Erosion by water changes the shape of coastlines. Waves constantly crash against shores. They pound rocks into pebbles and reduce pebbles to sand. Water sometimes takes sand away from beaches. This moves the coastline farther inland.
The Cape Hatteras Lighthouse was built in 1870, on the Outer Banks, a series of islands off the coast of the U.S. state of North Carolina. At the time, the lighthouse was nearly 1,000 meters (3,300 feet) from the ocean. Over time, however, the ocean eroded most of the beach near the lighthouse. By 1999, the surf endangered the structure. Many people thought it would collapse during a strong storm. The lighthouse was moved 880 meters (2,900 feet) inland.
The battering of ocean waves also erodes seaside cliffs. It sometimes bores holes that form caves. When water breaks through the back of the cave, it creates an arch. The continual pounding of the waves can cause the top of the arch to fall, leaving nothing but rock columns. These are called sea stacks. All of these features make rocky beaches beautiful, but also dangerous.
This short animation explains how erosion causes a waterfall.

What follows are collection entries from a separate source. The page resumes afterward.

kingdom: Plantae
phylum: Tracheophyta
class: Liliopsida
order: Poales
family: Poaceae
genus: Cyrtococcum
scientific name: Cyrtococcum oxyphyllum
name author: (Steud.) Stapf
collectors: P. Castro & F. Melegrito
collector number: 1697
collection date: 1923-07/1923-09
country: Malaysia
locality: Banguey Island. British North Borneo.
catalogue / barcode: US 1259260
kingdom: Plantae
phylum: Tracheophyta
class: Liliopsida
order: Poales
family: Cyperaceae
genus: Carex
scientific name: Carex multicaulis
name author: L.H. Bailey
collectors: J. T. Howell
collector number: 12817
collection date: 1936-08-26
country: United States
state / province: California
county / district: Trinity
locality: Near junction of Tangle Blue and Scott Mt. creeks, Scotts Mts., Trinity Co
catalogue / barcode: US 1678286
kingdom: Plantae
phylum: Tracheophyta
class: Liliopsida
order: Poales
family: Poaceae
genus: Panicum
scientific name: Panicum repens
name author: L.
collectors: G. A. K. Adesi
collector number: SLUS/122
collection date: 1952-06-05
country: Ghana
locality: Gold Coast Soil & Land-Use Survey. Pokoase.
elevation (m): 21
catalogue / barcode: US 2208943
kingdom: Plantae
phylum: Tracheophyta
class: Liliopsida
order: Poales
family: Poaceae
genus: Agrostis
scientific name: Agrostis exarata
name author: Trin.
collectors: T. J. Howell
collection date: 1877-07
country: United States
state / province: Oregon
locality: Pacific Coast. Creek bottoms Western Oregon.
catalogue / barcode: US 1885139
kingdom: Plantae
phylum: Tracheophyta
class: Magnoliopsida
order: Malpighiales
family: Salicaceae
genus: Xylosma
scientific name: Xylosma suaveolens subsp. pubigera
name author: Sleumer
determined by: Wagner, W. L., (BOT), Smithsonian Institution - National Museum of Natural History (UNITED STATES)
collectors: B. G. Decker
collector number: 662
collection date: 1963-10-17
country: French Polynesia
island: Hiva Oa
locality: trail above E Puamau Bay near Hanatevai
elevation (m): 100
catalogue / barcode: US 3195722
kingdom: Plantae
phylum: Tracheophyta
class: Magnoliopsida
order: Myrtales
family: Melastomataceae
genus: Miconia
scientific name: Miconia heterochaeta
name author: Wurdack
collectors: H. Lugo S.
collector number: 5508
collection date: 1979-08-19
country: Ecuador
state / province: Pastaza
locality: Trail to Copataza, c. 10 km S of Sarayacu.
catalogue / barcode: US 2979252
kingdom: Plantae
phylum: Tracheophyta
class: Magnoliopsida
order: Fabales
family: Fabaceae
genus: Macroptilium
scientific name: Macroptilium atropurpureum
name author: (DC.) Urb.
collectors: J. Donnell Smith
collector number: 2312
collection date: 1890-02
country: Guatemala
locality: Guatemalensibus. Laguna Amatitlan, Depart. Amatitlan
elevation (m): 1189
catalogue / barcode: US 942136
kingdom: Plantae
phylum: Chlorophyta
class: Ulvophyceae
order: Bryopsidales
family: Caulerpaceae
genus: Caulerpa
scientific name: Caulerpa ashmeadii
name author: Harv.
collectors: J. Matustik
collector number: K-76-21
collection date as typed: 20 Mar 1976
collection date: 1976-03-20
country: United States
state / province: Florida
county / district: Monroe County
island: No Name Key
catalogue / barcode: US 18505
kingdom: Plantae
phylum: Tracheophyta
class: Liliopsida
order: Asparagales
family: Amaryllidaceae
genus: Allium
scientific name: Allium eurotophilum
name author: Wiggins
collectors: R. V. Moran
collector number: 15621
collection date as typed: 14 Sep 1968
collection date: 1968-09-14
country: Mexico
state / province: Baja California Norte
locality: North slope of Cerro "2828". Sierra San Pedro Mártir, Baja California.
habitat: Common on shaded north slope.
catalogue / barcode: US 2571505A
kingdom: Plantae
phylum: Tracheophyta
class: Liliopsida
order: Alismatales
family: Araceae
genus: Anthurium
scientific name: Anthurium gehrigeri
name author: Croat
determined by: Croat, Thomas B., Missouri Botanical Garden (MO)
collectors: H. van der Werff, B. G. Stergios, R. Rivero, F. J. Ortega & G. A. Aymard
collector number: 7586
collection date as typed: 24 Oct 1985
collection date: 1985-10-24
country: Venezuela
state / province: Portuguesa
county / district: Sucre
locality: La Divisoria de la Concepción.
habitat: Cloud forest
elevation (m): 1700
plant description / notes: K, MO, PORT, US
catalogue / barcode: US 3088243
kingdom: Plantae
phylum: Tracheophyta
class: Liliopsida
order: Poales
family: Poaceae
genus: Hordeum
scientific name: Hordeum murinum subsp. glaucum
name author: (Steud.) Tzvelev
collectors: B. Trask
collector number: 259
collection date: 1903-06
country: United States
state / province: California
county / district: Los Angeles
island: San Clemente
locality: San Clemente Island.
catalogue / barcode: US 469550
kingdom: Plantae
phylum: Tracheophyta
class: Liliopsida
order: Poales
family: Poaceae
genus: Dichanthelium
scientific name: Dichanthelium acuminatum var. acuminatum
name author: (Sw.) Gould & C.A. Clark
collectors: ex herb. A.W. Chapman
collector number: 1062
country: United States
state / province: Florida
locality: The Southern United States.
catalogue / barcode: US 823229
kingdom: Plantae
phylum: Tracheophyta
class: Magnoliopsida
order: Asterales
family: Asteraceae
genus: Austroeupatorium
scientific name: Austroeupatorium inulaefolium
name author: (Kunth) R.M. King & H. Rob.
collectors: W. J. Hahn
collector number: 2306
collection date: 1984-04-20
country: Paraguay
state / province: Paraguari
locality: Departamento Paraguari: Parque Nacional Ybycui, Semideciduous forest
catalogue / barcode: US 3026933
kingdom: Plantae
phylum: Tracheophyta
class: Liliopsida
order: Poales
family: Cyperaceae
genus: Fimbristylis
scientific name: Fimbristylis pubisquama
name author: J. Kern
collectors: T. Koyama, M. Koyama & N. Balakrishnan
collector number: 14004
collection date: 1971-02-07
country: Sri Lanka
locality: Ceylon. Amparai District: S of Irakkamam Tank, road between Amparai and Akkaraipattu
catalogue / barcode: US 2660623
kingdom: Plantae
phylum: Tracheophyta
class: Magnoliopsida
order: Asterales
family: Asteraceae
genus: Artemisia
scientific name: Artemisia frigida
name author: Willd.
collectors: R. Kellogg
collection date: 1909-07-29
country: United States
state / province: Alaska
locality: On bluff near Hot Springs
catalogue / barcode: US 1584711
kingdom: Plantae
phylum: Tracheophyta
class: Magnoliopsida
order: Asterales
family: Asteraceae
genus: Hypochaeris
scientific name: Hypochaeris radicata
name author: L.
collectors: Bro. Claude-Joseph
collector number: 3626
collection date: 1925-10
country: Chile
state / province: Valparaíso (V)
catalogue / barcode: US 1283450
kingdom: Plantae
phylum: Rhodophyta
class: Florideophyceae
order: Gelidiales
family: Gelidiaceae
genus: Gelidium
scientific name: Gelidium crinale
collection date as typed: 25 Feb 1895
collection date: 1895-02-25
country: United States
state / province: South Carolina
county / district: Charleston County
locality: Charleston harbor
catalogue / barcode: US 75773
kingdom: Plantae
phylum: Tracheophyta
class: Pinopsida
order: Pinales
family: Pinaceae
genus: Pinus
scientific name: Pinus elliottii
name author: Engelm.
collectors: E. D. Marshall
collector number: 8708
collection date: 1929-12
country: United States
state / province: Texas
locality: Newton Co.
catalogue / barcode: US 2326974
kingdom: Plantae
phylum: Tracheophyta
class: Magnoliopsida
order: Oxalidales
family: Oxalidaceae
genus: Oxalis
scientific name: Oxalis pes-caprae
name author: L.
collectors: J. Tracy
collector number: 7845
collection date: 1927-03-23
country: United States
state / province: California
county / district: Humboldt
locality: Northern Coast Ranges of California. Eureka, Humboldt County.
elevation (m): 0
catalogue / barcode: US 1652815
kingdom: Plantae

In rivers and in the sea, their are a number of different erosion processes at work:
Abrasion or corrasion – This is when large pieces of bedload material wear away the river banks and bed. This occurs when rock particles already being moved by the river strike or are dragged along the rock bed. The impact removes small particles. Small particles tend to smooth and polish the surface of the rock bed. Abrasion is thought to be the most effective method of erosion and is probably responsible for most of the down-cutting in a river channel. A stream with little load will not experience much abrasion. Most abrasion takes place during short violent periods of flow, such as in a flood. Potholes in a streambed are produced by the grinding action (abrasion) of a small number of hard pebbles.
Attrition – This is when the bed load itself is eroded when sediment particles knock against the bed or each other and break, becoming more rounded and smaller. This is the reduction in the size of particles in transport as they strike one another or the bed and banks of the channel. The consequence is that as particles are moved downstream, there is a steady reduction in size. In addition, the angular edges of the particles become more rounded, since they are more exposed. Attrition therefore contributes to the decreasing size and increasing roundness of particles with distance downstream although other factors are also important, particularly the sorting processes that take place as finer particles are more easily and more regularly transported downstream in periods of modest discharge. Large and angular particles are less likely to be moved, except in infrequent periods of high discharge.
Hydraulic Action – This is when the force of water erodes softer rock. This process moves material into the river channel through the impact of moving water, and its frictional drag, on the bed and banks f the river. Usually, only unconsolidated material, such as sand and fine gravel can be removed. The implosion of air bubbles in areas of great turbulence, such as in waterfalls, can cause shockwaves that can add to the erosion process.
Solution or corrosion – This is when acidic water erodes rock. This is most important on carbonate rocks such as limestone and chalk where carbonic acid (rainwater) dissolves the rock, which is carried away in solution.